PAGE TEXT:
>>

10 Cars with Low Emissions
There are many good reasons for choosing a low emission vehicle. Firstly, there’s being socially responsible: why choose to pollute our fragile atmosphere more than necessary? Then there are the financial incentives.
The less polluting the car, the lower its vehicle excise duty (road tax). Cleaner cars attract lower benefit in kind (BIK) tax too, so it also makes sense for company car drivers. And of course, emissions are linked to how much fuel is used so efficient engines or electric solutions can help keep down costs.
Lastly, living or working in an Ultra-Low Emission Zone (ULEZ) also means your car must meet the standards or you will have to pay a daily charge (currently £12.50 for London with other cities set to follow suit).
How do I choose?
Choosing the right car is not quite as simple as looking at the manufacturer’s figures. Vehicle specifics and your regular driving pattern play a very important part too.
A small petrol engine, for example, can be quite efficient around town but in a larger, heavier model doing many higher speed motorway miles, it can work out much less efficient - and therefore more polluting - than say a modest-sized diesel engine.
All-electric and plug-in hybrids can be good too, but if you don’t have anywhere to charge one, you can still consider a regular hybrid.
Let’s look at some different usage types and select our top models for those particular applications.
City Machine | Renault ZOE
All-electric works for the city with multiple charging points available so the petite Renault ZOE is ideal. It has a decent range of up to 250 miles with the larger 41kWh battery giving maximum electric flexibility.
Commuting when you have somewhere to charge | BMW i3
If you have a space to charge an electric car, the quirky, compact and well-made BMW i3 is ideal for the run into town. The latest models are all-electric (no longer with a range extender) and promise a sensible 182-mile range.
Commuting without somewhere to charge | Toyota Corolla
If you don’t have a space to charge your car, a regular hybrid still makes use of electric drive when in stop-start traffic. Toyota has been building hybrids for years and its new Corolla is one of the best.

<<

SUPPLIED INFORMATION:
>>

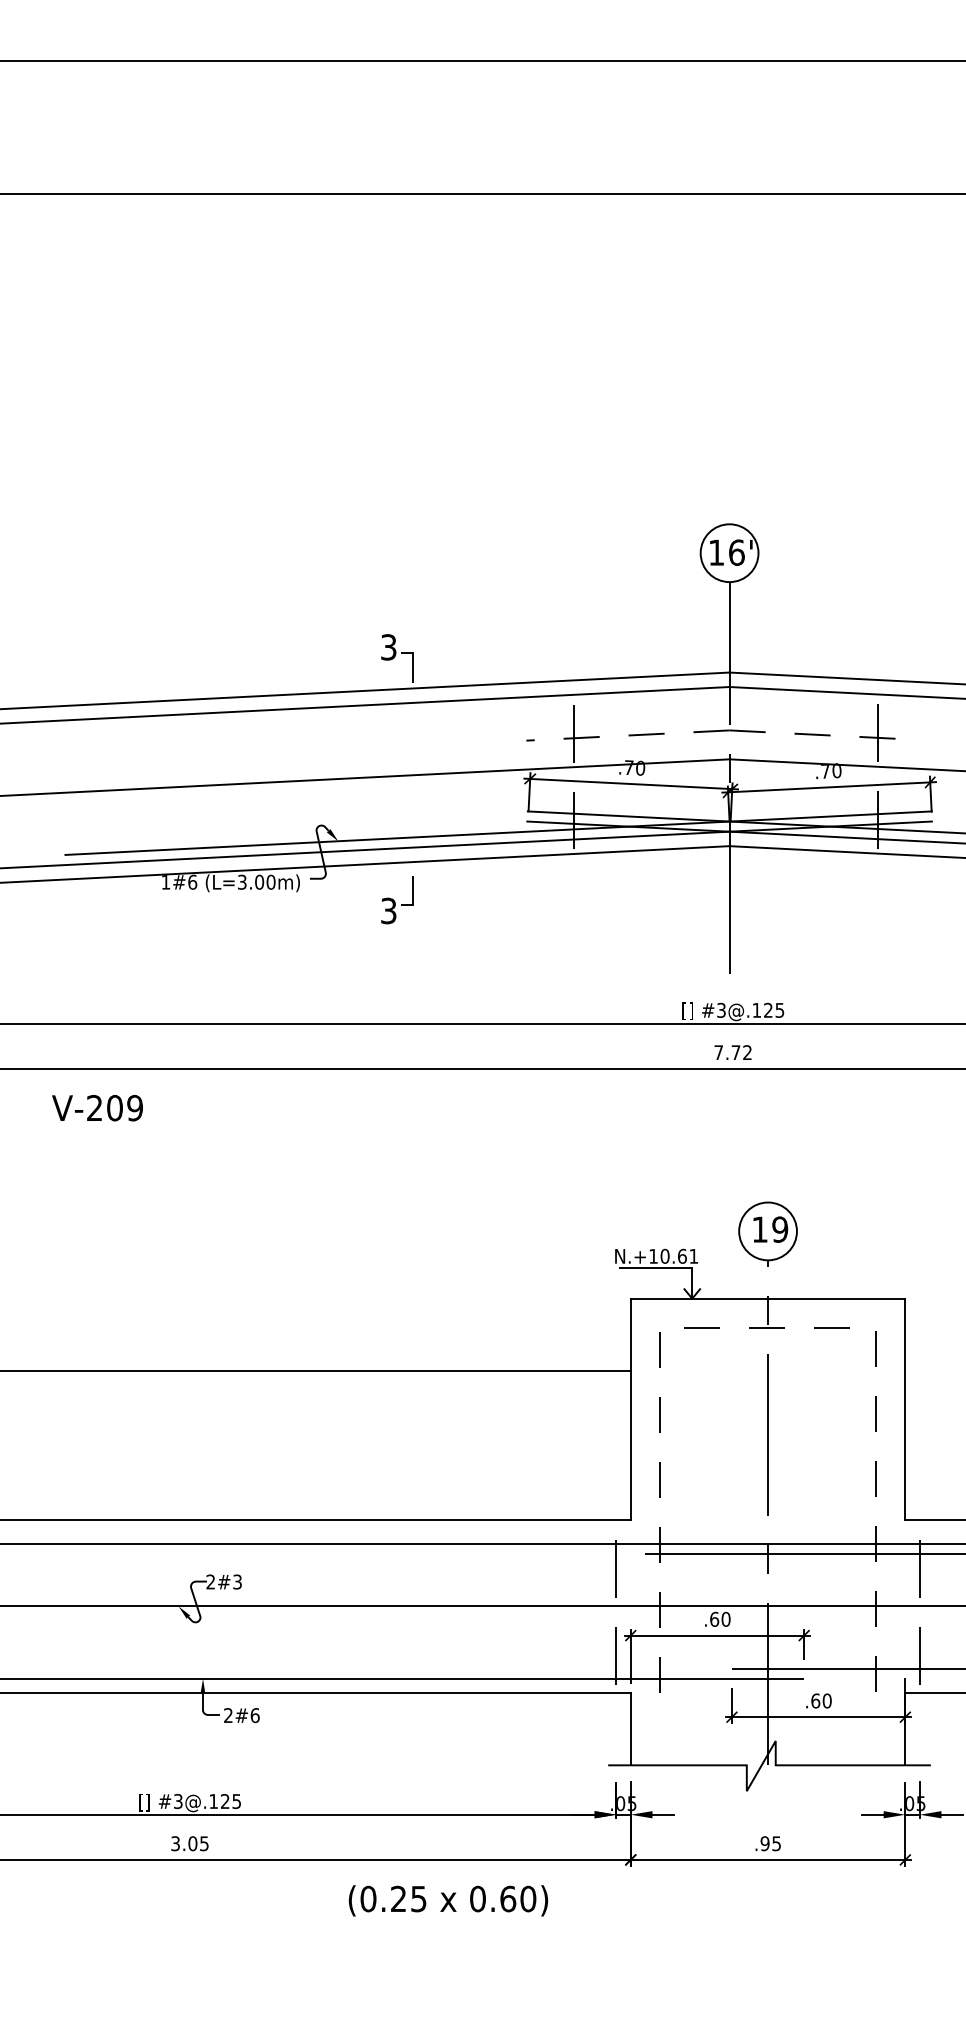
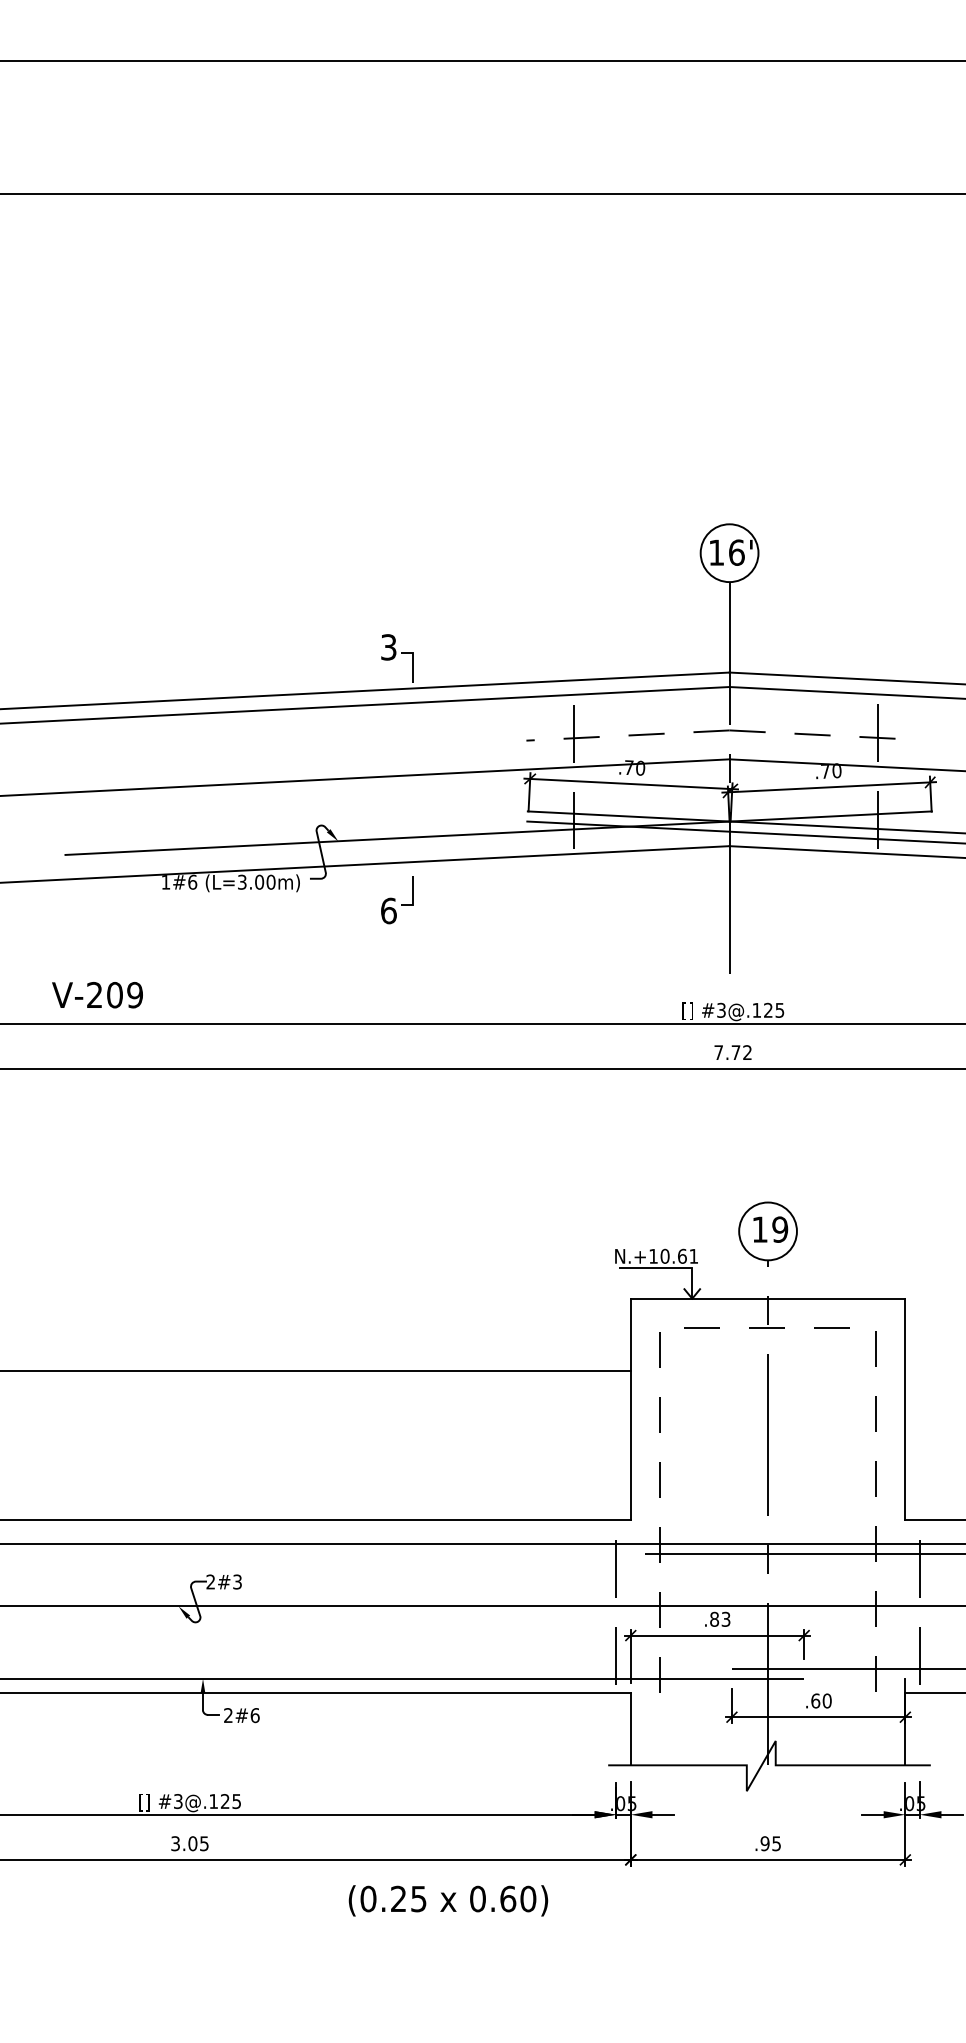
line at (466, 844): present -> none
text at (388, 910): 3 -> 6
text at (97, 1108) position: (97, 1108) -> (97, 995)
text at (720, 1618): .60 -> .83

<<

REQUIRED ACTIONS:
(1) In the article on low-emission cars, turn the paragraph beginning "The less polluting the car" into a short bulleted list that keeps its main facts.
(2) Carry on the article on low-emission cars, in its own style, starting after its last sentence.

ANSWER SET:
(1)
- Less polluting cars pay lower vehicle excise duty (road tax).
- Cleaner cars also attract lower benefit in kind (BIK) tax, which benefits company car drivers.
- Emissions are linked to fuel use, so efficient engines or electric options help keep costs down.

(2)
Executive | BMW 330e
With the average journey being less than 10 miles* BMW’s claimed electric range of 37 miles for its 330e plug-in hybrid should cover most trips. The new 3-Series will also satisfy those demanding good vehicle dynamics and respectable performance.
Load-lugging/towing | Volvo XC60 T8
When it comes to load-lugging, it’s all about torque. The good news is electric motors are great at this so a plug-in hybrid makes sense. For its practical size, AWD and plug-in hybrid technology, the Volvo XC60 T8 ticks our boxes.
High mileage motorway users | Ford Focus
The latest, Euro 6 compliant diesel engines do a decent job of keeping emissions such as the Nitrogen Oxides (NOx) down while delivering good economy so for those doing 20,000+ miles a year, the diesel can still be practical. We’ll pick Ford’s comfortable and refined Focus 1.5-litre diesel.
Sporty SUV | Jaguar i-PACE
Move over Tesla, we’ll take the striking Ian Callum-designed Jaguar i-PACE. The multi-award-winning i-PACE is remarkably quick and has a promised 298 mile range.
Rural locations | Škoda Karoq
The latest range of small petrol engines is astonishing and there are plenty to choose from. Turbocharging means they produce the power of engines twice their size only a couple of decades ago. The Škoda Karoq 1.0-litre will satisfy those who need something with good ground clearance along with decent economy.
All-rounder | Kia e-Niro
The Kia Niro is a sensible shape and size for most family needs. Pick the plug-in hybrid or extremely refined and rapid new all-electric e-Niro with its range of up to 282 miles.
Hi-tech | Audi e-Tron
All electric vehicles use new technology but the Audi e-Tron adds a tier of refinement and pleasing build quality. And - love them or hate them - there is the option of funky door cameras instead of mirrors.
About the Author
Andrew is a freelance motoring journalist with a background in IT and the vehicle leasing industry. With a lifetime’s passion for all things automotive, he can be found behind the wheel of everything from vans to supercars. In addition to reviewing the latest vehicles and technology, Andrew also runs a couple of classic British motors. He lives at the edge of the Peak District with his son and cat.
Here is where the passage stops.